I haven’t been in the UK in a while, but I’m thinking “cunt” is much more objectionable here than there. In the U.S., it’s within inches of being as forbidden as the N-word, and is generally referred to as “the C-word.”
On the other hand, I recently watched an episode of The Rook in which Olivia Munn, playing an American in London (I gather it’s a UK show) asks a colleague what happened to her boyfriend. Upon being told he was killed by the bad guys, she mutters, “Cunts,” under her breath.
The script was clearly written by a Brit, as an American would never say this. She might go with “fuckers” or even “motherfuckers,” but in the U.S., “cunt” is solely a very insulting term for a woman, and “cunts” could only refer to a group of women … and, as I said, would be used only in the coarsest of company.
I think a “loop splice” refers to what sailors call an eye splice, and what sailors call a cunt splice may be bowdlerized to “cut splice”. It’s not the same splice: an eye splice is a loop at the end of a rope.
When I took Latin there was a picture of a Roman soldier with arrows pointing to and naming various parts of his gear. A sword was “gladius” of course. But what brought giggles was the word for the sheath the sword is placed in. That was “vagina”
Sure; Ashley, for example, says it has been called it a “cut” splice, a “cont” splice, a “bight” splice, and an “anti-Galligan” splice (!). However, nowhere in his book does he mention anything known as a “loop splice”.
Similarly, the cuntline of a rope is sometimes changed to contline, cantline, etc.
The Oxford Dictionary of Ships and the Sea refers to the splice as a “cut splice” (rather than the older “cunt splice”) and uses “contline” in place of , as it says, the objectionable “cunting”
For the record, I decided to look up Egyptian loanwords in Hebrew, and while I found more than I expected, as far as I can tell none of them have migrated to English.
That is kind of interesting, because one word that does more literally mean “great house” in the Bible is heḵal, but that was originally borrowed from Sumerian which is not a Semitic language at all. It exists in English as haikal (central sanctuary of a Coptic church).

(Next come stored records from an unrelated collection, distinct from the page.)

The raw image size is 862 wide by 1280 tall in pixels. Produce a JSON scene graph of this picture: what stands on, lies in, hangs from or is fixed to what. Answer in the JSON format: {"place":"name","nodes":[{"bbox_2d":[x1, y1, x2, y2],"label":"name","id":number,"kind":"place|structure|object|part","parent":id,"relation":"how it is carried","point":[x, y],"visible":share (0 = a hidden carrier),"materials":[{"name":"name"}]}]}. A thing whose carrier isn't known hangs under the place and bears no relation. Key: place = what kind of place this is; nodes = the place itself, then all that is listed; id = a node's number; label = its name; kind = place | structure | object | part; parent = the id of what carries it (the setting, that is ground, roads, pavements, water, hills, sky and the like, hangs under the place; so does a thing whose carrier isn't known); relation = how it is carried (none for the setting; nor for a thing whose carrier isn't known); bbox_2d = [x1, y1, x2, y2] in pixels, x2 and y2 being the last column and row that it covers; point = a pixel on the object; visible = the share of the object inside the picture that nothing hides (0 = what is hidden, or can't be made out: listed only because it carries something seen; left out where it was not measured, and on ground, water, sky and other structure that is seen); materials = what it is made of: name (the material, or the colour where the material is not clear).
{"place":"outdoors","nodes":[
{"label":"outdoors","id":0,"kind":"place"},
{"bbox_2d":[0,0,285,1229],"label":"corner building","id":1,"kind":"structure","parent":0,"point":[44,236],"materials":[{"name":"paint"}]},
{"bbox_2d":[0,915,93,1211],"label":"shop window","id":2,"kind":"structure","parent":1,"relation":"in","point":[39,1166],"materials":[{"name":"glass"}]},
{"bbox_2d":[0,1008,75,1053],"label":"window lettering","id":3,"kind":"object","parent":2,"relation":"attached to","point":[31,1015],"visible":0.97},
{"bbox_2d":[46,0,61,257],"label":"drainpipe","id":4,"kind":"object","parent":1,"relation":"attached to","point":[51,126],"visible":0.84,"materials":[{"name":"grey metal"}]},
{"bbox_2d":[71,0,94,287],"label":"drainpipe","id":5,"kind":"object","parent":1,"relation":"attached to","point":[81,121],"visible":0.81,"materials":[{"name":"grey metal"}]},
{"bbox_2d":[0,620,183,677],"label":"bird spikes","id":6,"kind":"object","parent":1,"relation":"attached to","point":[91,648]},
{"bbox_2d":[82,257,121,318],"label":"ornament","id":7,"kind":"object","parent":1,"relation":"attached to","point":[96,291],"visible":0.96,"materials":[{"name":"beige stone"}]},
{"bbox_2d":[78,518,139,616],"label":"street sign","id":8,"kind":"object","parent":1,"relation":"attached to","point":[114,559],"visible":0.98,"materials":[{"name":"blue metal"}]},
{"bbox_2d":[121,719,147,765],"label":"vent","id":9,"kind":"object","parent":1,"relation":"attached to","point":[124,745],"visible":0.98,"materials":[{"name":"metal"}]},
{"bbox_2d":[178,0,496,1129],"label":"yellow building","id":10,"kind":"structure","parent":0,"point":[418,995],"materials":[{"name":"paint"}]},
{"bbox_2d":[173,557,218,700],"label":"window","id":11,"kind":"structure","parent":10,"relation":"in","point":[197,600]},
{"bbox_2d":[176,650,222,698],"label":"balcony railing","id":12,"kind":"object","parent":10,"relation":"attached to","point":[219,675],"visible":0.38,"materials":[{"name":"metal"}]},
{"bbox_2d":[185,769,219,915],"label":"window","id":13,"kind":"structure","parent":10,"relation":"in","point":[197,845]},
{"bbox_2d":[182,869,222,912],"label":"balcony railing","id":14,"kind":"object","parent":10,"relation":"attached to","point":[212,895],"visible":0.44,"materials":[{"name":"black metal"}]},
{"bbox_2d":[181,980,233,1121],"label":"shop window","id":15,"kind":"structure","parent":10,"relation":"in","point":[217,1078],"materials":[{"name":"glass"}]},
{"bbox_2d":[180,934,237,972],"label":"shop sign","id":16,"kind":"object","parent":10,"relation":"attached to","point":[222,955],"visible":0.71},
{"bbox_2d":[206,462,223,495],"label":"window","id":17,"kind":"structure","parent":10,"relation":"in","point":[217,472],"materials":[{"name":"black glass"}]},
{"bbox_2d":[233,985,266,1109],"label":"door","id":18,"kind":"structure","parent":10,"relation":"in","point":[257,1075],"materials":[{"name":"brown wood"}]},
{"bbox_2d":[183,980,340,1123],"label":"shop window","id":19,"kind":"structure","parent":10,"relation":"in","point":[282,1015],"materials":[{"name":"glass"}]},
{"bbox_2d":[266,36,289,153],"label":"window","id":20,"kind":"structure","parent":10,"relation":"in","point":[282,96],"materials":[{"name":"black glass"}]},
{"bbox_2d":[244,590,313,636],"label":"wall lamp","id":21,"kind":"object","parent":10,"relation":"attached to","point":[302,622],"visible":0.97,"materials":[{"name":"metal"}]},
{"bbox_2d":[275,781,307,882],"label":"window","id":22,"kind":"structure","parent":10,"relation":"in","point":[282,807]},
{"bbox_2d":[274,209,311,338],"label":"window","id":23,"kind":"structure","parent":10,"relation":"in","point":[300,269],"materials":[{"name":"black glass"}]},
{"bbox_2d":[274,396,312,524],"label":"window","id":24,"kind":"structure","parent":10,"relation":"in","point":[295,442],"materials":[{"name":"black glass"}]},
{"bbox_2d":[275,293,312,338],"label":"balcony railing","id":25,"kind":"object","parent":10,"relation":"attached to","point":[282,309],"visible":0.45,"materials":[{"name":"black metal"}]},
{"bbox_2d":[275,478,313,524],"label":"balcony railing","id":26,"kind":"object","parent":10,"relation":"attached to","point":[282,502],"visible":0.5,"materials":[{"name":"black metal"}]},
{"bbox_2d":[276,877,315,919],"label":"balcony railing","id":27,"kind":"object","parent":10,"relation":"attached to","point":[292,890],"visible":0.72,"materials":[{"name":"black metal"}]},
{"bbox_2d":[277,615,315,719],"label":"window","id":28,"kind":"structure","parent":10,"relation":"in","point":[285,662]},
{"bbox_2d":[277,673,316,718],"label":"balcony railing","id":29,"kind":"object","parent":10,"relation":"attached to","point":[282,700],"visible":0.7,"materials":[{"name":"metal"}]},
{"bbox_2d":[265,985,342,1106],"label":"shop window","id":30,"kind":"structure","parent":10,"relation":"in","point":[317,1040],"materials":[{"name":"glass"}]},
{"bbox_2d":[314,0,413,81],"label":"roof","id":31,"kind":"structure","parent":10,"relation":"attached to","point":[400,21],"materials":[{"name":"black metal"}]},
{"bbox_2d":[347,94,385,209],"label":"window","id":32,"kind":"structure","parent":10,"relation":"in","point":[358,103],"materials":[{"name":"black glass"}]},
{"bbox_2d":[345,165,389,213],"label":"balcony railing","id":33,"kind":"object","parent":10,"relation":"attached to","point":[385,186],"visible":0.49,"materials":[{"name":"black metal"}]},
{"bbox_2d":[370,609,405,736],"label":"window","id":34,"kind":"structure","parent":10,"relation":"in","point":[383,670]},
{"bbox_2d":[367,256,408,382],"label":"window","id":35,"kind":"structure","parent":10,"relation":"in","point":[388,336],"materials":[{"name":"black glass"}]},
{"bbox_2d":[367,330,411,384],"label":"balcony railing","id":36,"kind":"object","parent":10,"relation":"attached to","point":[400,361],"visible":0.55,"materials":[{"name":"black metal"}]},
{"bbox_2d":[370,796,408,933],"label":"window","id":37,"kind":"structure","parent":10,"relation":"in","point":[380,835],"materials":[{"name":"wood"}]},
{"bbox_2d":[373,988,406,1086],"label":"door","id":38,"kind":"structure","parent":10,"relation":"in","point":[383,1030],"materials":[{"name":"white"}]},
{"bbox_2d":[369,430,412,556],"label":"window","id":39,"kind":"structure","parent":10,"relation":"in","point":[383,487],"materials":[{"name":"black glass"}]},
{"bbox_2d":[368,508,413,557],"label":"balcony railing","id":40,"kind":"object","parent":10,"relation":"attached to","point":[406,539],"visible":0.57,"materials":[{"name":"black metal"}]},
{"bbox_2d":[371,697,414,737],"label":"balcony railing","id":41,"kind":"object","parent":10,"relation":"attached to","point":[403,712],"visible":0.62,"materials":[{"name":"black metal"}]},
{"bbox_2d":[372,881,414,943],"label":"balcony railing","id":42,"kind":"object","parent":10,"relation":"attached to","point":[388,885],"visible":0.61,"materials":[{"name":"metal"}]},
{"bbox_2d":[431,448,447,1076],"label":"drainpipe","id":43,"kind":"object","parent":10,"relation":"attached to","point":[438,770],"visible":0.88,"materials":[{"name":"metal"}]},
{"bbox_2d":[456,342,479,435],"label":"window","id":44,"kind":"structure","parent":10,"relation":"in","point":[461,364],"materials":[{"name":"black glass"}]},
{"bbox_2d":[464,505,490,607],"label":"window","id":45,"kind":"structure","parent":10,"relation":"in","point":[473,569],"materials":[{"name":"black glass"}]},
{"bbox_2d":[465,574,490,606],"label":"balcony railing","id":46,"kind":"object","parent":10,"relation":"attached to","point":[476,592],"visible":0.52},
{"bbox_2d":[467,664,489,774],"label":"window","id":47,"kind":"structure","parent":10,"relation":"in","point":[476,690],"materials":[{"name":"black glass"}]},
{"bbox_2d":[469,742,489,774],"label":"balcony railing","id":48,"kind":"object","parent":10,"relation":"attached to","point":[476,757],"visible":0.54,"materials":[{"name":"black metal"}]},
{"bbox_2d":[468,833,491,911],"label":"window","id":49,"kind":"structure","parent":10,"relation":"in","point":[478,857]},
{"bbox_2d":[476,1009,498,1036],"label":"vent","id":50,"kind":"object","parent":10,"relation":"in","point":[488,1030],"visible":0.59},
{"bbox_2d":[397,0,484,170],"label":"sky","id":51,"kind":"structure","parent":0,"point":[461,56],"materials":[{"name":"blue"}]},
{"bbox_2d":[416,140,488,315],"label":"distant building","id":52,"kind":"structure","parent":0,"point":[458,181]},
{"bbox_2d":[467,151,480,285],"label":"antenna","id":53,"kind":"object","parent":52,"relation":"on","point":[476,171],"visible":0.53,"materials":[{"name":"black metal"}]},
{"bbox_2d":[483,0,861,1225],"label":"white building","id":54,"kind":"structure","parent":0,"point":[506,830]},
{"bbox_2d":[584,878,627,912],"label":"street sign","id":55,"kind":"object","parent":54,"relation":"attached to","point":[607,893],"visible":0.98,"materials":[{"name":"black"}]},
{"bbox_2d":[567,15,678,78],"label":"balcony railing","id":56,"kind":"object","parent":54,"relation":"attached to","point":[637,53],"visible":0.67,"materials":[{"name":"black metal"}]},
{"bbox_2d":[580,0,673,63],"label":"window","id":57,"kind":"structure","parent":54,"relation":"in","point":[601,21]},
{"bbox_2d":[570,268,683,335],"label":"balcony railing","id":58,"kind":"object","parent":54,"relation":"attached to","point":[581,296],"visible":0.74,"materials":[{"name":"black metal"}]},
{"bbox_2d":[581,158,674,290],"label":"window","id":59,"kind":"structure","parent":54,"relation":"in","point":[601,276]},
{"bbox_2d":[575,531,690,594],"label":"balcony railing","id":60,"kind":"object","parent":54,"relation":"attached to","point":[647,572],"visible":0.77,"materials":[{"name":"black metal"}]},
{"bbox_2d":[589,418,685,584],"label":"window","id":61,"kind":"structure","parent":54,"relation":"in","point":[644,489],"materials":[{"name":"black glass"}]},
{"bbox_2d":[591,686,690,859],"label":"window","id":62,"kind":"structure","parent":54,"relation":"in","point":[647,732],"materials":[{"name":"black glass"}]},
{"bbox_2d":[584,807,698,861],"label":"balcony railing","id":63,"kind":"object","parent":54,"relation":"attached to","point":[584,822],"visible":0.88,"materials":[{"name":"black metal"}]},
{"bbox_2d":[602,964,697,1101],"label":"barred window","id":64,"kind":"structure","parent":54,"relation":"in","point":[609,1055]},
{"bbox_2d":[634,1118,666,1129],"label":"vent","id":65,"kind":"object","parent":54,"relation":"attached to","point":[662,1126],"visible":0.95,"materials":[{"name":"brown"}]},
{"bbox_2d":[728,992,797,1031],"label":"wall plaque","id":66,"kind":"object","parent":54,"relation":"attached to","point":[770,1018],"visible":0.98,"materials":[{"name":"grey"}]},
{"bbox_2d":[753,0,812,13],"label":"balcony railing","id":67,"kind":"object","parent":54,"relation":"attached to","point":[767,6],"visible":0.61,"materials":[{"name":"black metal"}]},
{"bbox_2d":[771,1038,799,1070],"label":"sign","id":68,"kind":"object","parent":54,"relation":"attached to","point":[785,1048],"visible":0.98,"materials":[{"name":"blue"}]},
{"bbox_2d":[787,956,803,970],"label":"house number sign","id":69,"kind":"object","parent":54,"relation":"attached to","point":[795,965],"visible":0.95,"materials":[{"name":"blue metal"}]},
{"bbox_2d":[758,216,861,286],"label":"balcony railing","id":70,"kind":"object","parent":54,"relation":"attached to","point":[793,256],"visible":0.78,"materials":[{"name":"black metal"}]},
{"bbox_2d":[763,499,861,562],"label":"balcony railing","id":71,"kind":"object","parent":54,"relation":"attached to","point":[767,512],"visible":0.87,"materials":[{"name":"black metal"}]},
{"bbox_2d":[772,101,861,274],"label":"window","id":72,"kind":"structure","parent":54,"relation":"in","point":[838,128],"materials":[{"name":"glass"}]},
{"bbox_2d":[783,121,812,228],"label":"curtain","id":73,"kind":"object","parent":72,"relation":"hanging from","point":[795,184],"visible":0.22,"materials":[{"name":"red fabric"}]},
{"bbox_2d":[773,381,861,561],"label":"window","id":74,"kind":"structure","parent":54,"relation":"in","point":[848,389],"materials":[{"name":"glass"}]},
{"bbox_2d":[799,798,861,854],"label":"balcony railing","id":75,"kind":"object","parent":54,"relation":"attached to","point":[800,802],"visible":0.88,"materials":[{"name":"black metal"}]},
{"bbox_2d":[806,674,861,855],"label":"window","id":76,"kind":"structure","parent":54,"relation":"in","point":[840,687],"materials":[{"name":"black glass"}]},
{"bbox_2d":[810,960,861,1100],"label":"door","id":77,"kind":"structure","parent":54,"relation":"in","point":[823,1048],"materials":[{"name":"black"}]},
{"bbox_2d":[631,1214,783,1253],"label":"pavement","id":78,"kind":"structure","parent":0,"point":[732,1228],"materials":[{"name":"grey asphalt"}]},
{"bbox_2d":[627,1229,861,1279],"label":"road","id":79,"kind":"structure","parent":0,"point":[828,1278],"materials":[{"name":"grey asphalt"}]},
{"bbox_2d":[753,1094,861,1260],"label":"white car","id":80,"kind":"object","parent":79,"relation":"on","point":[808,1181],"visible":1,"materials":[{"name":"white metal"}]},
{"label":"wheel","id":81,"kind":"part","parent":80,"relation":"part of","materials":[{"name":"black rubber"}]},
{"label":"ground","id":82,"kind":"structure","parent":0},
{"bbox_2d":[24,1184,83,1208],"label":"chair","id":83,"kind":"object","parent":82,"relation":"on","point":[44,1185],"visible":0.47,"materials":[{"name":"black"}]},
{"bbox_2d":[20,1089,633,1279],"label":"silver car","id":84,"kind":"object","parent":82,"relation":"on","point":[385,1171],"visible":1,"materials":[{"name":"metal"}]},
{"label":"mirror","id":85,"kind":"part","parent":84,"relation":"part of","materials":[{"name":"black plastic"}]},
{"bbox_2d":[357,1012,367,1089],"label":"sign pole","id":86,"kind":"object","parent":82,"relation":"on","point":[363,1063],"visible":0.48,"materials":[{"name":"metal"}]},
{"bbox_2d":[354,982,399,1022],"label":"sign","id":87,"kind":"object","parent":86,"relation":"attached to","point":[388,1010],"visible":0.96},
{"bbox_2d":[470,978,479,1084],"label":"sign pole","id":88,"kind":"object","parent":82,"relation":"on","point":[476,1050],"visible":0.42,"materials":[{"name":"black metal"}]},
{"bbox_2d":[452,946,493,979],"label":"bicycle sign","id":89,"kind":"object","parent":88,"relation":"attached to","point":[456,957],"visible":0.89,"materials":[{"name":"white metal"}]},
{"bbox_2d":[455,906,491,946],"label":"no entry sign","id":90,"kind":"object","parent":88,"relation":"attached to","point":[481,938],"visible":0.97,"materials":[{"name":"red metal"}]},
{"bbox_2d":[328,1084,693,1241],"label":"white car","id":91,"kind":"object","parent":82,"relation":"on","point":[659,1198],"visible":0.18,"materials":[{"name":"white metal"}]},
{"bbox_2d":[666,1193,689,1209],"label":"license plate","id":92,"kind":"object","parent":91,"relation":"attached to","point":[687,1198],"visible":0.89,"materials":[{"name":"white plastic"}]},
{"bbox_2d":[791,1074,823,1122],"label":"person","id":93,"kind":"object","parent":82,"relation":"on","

Re Egyptian etymologies. There’s a theory that the word “cat” could be Egyptian in origin, or at least from some language in the Afro-Asiatic family that Ancient Egyptian belonged to. The word can be found in a similar form all over Europe (where its Vulgar Latin form cattus superseded the classical felis), but also in non-Indo-European languages such as Arabic and Berber. Our domestic cat descends from the North African wildcat, so it is not implausible to assume that as the animal spread, so did the word for it.
Side note to a five-year-old post, but vulgarity generally didn’t trigger the censors in Shakespeare’s day. They cared about blasphemy and religious or politically sensitive content, not sex. (The “bull’s pizzle” line from 1 Henry IV kinda is pushing the envelope, but only because it is addressed to the Prince of Wales – who is OK with it – not because anybody objected to talk of pizzles in general.)